Documento de origen:
▬▬▬▬▬▬

México- México enfrenta un panorama alarmante: el 73.5% de niñas y niños de 0 a 5 años en pobreza extrema no tiene acceso a servicios de salud, de acuerdo con un análisis del Centro de Estudios Espinosa Yglesias (CEEY) basado en la Encuesta Nacional de Ingresos y Gastos de los Hogares (ENIGH) 2024.
Los datos revelan que la desigualdad arranca desde la infancia. Además de la carencia en salud, el 45.7% carece de una alimentación nutritiva y de calidad, mientras que el 37.1% enfrenta rezago educativo. Estas cifras son casi el doble o triple respecto al promedio nacional de este grupo de edad, lo que muestra que el punto de partida para millones de menores está marcado por la desventaja.

▬▬▬▬▬▬

Según el texto sobre la pobreza infantil en México, ¿qué porcentaje de niñas y niños de 0 a 5 años en pobreza extrema carece de una alimentación nutritiva y de calidad?

(Registros de una fuente de datos)

▬▬▬▬▬▬

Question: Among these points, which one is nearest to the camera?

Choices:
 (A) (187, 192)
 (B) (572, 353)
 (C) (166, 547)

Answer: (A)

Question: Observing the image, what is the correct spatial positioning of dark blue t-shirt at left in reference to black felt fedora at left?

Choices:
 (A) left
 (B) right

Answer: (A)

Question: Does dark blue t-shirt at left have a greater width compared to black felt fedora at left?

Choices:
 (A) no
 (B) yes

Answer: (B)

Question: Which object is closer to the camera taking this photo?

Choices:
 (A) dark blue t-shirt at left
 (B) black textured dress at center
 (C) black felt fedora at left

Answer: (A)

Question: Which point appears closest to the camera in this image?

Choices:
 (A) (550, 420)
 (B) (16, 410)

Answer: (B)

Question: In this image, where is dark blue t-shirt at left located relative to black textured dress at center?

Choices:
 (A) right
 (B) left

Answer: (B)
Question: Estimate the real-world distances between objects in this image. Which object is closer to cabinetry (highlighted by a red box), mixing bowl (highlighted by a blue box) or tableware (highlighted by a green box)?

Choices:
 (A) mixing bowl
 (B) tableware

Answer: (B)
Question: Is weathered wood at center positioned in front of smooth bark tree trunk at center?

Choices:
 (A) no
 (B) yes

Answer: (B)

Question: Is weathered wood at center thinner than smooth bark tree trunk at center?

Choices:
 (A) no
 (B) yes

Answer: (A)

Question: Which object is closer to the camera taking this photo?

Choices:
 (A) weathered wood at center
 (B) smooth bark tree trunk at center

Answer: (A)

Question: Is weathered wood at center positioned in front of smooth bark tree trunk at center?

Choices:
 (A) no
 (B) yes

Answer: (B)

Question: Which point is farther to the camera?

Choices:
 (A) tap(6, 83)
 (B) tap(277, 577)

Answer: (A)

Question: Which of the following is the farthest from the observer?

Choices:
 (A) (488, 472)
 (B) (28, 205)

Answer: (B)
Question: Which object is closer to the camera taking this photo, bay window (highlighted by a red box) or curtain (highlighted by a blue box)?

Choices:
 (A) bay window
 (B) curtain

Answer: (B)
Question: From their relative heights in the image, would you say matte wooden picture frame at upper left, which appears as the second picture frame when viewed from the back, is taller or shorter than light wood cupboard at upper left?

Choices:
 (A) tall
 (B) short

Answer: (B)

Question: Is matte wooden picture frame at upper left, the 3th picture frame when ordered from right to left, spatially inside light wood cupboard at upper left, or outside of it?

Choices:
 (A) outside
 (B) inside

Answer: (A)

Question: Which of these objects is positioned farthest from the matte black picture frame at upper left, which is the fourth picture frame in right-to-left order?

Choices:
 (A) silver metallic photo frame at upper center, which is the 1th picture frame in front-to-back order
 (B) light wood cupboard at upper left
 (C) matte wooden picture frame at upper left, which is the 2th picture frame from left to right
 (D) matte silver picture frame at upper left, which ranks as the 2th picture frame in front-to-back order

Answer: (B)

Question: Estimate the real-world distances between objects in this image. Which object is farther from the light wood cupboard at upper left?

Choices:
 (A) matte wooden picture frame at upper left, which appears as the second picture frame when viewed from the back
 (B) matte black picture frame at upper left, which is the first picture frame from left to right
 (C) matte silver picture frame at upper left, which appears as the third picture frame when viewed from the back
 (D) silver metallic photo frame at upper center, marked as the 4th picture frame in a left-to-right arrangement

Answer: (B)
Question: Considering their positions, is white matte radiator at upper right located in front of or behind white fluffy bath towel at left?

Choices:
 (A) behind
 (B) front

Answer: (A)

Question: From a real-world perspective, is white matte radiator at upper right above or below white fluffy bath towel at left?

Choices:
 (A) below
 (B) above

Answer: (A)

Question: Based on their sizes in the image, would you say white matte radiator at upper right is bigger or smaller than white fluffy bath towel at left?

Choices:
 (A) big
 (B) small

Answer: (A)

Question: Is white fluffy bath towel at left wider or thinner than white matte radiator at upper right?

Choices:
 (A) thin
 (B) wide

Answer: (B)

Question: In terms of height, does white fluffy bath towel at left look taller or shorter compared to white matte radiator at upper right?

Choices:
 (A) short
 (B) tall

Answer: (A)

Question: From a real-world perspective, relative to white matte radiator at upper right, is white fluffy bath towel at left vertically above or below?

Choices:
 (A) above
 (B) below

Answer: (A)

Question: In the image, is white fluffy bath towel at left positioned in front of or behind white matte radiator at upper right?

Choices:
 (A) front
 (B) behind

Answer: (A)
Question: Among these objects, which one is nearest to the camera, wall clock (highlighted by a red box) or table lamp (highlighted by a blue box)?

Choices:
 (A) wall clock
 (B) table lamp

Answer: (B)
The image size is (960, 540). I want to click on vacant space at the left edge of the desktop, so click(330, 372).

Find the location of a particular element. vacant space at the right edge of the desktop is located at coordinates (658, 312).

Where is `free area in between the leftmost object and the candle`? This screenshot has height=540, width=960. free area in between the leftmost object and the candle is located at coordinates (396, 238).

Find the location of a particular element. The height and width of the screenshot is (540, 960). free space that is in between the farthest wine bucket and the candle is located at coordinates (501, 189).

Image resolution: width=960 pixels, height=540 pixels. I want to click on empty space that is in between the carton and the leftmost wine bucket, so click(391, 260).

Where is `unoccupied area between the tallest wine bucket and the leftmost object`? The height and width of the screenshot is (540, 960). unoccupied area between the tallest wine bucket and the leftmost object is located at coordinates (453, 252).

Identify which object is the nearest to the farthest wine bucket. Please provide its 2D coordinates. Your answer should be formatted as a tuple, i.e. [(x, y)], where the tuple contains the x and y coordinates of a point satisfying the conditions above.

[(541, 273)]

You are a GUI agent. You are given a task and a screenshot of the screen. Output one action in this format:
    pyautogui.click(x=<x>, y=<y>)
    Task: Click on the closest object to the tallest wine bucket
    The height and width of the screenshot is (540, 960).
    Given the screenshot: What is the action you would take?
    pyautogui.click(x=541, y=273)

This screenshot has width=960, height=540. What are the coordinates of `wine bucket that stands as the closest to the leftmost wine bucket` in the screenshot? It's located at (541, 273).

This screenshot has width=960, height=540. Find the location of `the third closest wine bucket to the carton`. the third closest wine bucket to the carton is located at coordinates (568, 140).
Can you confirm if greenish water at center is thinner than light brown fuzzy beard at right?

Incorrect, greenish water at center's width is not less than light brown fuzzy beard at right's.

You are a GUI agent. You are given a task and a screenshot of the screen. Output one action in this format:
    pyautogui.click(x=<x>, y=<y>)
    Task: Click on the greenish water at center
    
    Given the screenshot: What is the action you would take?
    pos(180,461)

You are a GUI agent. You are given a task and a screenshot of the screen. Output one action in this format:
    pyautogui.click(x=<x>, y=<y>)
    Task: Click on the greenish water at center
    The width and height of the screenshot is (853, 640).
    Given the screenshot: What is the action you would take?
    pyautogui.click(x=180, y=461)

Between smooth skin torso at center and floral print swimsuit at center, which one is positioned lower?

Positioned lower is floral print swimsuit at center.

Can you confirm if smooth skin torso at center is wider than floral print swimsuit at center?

▬▬▬▬▬▬

Respuesta redactada:
El 45.7% carece de una alimentación nutritiva y de calidad.